UPMC, meanwhile, has projects or facilities in more than a dozen countries, including a pathology consulting and health care collaboration in China, a cancer center in Ireland, and transplantation and clinical management services in Singapore, to name a few. In late July, UPMC’s longtime partner Fundación Cardiovascular de Colombia opened the Oncology Institute, part of an 870-bed hospital in Colombia. The 200-bed Oncology Institute will provide state-of-the-art medical and radiation oncology treatments to patients who previously traveled hundreds of miles to receive such care in other regions.

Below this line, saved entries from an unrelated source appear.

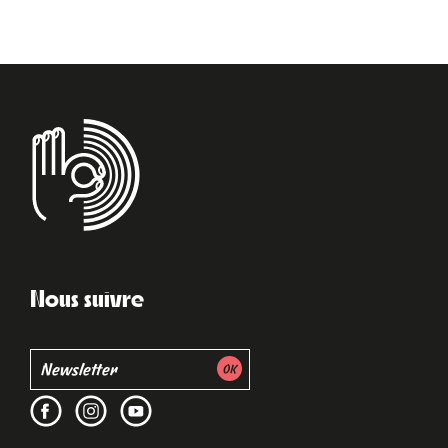
Nous suivre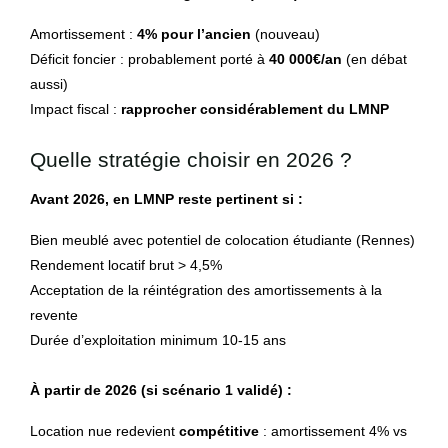
Amortissement :
4% pour l’ancien
(nouveau)
Déficit foncier : probablement porté à
40 000€/an
(en débat
aussi)
Impact fiscal :
rapprocher considérablement du LMNP
Quelle stratégie choisir en 2026 ?
Avant 2026, en LMNP reste pertinent si :
Bien meublé avec potentiel de colocation étudiante (Rennes)
Rendement locatif brut > 4,5%
Acceptation de la réintégration des amortissements à la
revente
Durée d’exploitation minimum 10-15 ans
À partir de 2026 (si scénario 1 validé) :
Location nue redevient
compétitive
: amortissement 4% vs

Chuck Bogosta, president of UPMC International, says the complexity of international business development makes it difficult for many U.S. health systems to compete. But for those that successfully build long-term business, clinical, governmental and other relations abroad, the rewards can be significant.

“It both generates an alternate revenue source and it has been very important for our reputation,” Bogosta says, adding that UPMC has learned important lessons from its international activities.

“The GDP associated with health care in the U.S. is 17 to 18 percent. In developed countries outside the U.S., it’s in the 7 to 11 percent range and in the emerging markets it’s much lower — 3 [percent] to 4 percent. They’ve figured out how to provide care in a lower-cost way and we’ve learned quite a bit about how to be more efficient and still develop a high-quality program in a more efficient manner,” Bogosta says. — Bob Kehoe is a senior editor with H&HN.